(The data Opens)

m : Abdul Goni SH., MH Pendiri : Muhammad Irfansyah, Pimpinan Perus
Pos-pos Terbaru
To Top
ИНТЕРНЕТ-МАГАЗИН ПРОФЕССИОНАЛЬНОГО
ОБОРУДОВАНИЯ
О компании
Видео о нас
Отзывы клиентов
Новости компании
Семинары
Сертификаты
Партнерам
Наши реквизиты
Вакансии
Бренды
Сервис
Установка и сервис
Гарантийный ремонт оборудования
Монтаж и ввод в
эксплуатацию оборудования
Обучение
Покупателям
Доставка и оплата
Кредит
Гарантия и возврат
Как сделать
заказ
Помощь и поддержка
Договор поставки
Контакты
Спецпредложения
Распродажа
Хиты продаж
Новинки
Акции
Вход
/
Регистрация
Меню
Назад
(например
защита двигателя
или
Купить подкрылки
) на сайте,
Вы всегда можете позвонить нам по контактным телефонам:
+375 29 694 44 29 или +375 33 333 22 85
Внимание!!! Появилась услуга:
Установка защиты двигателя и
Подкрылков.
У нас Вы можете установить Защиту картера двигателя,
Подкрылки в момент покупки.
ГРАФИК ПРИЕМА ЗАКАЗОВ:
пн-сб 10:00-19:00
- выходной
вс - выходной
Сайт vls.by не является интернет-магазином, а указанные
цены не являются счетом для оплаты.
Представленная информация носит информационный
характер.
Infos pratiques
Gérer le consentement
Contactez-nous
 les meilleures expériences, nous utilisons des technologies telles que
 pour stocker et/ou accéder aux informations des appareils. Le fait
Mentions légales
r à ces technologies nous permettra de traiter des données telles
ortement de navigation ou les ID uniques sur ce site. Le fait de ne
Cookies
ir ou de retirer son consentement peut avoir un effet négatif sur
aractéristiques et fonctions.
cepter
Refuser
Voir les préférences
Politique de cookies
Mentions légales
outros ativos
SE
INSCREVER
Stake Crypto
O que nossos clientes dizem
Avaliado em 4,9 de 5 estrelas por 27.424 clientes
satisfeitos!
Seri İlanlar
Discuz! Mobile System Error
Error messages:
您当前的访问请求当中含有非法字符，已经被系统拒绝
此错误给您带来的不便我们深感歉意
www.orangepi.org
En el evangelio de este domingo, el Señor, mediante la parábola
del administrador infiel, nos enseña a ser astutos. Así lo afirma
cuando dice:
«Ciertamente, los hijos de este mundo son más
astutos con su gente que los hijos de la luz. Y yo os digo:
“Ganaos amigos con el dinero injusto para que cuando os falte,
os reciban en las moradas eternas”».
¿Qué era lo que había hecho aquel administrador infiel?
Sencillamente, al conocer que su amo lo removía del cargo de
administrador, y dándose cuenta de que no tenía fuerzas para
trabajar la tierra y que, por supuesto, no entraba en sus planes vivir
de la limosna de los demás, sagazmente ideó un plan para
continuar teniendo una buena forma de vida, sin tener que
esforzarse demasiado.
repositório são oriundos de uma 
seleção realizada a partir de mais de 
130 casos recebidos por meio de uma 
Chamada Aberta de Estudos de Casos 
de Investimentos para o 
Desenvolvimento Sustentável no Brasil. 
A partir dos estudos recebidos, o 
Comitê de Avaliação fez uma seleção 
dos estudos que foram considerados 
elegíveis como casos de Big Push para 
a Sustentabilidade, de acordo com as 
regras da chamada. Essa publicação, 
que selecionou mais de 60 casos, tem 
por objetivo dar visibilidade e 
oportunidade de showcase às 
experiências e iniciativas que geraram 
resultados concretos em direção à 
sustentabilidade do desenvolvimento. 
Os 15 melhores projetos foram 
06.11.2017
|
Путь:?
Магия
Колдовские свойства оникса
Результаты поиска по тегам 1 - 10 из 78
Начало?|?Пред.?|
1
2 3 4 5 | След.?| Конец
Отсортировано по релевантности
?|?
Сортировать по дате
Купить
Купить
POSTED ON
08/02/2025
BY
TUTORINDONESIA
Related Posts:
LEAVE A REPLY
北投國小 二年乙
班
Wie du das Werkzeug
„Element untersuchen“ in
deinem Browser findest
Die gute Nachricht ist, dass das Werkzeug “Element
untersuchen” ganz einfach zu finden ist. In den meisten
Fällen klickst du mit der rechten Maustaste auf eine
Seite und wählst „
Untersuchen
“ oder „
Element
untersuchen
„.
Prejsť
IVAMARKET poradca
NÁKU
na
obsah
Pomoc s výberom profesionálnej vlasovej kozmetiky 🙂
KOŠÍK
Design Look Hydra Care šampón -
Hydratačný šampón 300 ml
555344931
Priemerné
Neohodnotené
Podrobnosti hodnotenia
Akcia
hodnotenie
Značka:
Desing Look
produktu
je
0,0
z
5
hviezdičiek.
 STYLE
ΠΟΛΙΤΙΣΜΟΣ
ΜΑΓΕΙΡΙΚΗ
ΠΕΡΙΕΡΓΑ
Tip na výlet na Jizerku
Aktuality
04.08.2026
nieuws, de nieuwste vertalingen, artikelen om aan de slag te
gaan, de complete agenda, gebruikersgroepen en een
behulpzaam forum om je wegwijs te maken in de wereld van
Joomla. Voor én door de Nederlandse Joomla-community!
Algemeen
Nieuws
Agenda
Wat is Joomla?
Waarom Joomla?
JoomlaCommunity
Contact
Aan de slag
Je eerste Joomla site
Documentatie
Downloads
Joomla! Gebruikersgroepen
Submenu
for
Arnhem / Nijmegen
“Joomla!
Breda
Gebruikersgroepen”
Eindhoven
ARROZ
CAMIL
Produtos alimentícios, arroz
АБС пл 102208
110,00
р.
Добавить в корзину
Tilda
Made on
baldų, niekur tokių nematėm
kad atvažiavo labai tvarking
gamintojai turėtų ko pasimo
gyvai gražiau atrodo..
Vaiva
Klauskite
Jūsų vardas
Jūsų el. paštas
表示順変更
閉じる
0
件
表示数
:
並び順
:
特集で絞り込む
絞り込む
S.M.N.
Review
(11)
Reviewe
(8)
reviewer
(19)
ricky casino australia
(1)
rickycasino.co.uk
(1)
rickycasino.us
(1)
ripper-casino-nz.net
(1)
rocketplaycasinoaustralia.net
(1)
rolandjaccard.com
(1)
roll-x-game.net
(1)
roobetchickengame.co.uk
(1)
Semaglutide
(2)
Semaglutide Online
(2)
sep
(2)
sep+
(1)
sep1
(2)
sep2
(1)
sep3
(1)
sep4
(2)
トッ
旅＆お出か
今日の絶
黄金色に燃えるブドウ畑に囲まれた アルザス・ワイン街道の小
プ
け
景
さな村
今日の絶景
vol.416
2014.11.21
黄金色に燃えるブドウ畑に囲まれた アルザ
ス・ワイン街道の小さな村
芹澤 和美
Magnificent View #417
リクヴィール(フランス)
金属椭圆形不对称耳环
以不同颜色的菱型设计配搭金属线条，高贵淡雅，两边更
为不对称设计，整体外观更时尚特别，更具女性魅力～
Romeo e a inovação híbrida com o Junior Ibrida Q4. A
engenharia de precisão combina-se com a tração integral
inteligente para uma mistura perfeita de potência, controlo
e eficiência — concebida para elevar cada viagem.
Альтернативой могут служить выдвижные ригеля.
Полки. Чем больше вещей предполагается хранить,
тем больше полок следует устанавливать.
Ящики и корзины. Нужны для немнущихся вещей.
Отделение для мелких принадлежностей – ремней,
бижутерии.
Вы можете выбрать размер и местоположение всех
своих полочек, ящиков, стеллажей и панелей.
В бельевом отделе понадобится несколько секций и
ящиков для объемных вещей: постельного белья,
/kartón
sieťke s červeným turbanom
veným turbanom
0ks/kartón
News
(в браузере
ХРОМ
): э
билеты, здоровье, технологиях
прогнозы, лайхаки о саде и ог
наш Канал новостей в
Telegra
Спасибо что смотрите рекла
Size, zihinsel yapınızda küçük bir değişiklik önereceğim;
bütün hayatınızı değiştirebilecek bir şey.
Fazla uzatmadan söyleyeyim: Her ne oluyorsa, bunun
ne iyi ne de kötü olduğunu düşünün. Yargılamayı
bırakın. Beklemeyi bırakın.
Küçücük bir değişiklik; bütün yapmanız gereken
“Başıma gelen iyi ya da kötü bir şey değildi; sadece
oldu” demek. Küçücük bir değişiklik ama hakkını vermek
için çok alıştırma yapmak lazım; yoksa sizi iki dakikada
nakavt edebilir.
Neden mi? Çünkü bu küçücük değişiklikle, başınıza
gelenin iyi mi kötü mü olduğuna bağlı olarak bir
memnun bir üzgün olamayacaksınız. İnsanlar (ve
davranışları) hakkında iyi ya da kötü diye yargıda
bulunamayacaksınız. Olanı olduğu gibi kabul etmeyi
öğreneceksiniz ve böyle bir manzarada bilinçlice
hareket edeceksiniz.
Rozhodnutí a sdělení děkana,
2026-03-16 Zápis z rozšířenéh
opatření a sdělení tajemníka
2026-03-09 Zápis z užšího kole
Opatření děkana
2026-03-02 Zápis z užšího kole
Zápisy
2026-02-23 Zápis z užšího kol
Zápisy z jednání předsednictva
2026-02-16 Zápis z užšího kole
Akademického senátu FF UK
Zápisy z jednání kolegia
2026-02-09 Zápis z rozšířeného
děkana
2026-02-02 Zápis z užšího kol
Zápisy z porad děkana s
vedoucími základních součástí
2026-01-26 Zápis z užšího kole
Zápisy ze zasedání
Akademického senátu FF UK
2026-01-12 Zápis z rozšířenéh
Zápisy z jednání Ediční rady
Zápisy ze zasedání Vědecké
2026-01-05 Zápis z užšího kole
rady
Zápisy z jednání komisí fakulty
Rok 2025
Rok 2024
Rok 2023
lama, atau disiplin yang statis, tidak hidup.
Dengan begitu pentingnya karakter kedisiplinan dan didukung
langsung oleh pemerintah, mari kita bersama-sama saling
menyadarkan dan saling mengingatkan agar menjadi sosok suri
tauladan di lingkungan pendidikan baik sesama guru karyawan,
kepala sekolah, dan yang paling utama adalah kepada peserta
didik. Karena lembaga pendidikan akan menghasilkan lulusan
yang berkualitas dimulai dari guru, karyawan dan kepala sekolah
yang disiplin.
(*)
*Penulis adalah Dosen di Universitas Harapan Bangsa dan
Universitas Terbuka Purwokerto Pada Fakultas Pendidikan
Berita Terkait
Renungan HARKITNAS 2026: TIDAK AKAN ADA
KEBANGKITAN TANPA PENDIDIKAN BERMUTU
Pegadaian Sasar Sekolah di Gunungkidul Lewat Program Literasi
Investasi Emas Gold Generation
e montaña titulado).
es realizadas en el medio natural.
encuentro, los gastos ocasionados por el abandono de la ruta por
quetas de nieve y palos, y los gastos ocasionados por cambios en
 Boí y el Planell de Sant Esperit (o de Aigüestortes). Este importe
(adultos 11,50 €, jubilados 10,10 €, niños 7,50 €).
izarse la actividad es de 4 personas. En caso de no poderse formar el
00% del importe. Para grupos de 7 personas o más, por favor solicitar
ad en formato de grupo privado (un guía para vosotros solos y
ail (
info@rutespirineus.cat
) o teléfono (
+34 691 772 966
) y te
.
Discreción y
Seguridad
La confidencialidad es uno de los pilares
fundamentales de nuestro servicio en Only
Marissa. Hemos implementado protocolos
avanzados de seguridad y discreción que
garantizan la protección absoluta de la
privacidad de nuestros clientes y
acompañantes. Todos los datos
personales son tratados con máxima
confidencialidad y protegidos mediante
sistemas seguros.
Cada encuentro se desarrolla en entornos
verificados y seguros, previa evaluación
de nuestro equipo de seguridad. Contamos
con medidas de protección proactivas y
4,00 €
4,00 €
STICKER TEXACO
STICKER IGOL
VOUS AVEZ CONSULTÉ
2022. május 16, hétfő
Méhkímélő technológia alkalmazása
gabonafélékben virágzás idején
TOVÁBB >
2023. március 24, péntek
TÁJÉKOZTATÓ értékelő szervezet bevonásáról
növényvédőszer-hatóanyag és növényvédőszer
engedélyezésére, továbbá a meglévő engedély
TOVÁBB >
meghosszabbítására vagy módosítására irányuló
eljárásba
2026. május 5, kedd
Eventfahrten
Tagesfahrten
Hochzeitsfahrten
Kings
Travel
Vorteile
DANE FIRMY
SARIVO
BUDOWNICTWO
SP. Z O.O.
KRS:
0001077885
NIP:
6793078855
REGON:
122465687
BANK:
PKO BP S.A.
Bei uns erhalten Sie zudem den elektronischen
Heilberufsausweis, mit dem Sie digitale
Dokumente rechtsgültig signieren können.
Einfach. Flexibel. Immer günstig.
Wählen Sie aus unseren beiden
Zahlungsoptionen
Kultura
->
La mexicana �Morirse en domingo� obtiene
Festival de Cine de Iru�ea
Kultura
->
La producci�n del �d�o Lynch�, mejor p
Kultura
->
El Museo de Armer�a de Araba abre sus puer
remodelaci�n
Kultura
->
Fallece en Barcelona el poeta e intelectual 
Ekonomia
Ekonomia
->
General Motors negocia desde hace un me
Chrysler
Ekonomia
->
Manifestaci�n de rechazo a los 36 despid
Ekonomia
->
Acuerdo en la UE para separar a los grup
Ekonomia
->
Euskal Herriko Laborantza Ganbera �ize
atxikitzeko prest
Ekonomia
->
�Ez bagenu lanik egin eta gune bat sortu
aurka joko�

(The data Closes)

[Your task] Write out every line from the beginning of the records up to and including the line with "вс - выходной" as a JSON list of strings, one string per line, leaving out any blank lines.

[Answer space]
[
  "m : Abdul Goni SH., MH Pendiri : Muhammad Irfansyah, Pimpinan Perus",
  "Pos-pos Terbaru",
  "To Top",
  "ИНТЕРНЕТ-МАГАЗИН ПРОФЕССИОНАЛЬНОГО",
  "ОБОРУДОВАНИЯ",
  "О компании",
  "Видео о нас",
  "Отзывы клиентов",
  "Новости компании",
  "Семинары",
  "Сертификаты",
  "Партнерам",
  "Наши реквизиты",
  "Вакансии",
  "Бренды",
  "Сервис",
  "Установка и сервис",
  "Гарантийный ремонт оборудования",
  "Монтаж и ввод в",
  "эксплуатацию оборудования",
  "Обучение",
  "Покупателям",
  "Доставка и оплата",
  "Кредит",
  "Гарантия и возврат",
  "Как сделать",
  "заказ",
  "Помощь и поддержка",
  "Договор поставки",
  "Контакты",
  "Спецпредложения",
  "Распродажа",
  "Хиты продаж",
  "Новинки",
  "Акции",
  "Вход",
  "/",
  "Регистрация",
  "Меню",
  "Назад",
  "(например",
  "защита двигателя",
  "или",
  "Купить подкрылки",
  ") на сайте,",
  "Вы всегда можете позвонить нам по контактным телефонам:",
  "+375 29 694 44 29 или +375 33 333 22 85",
  "Внимание!!! Появилась услуга:",
  "Установка защиты двигателя и",
  "Подкрылков.",
  "У нас Вы можете установить Защиту картера двигателя,",
  "Подкрылки в момент покупки.",
  "ГРАФИК ПРИЕМА ЗАКАЗОВ:",
  "пн-сб 10:00-19:00",
  "- выходной",
  "вс - выходной"
]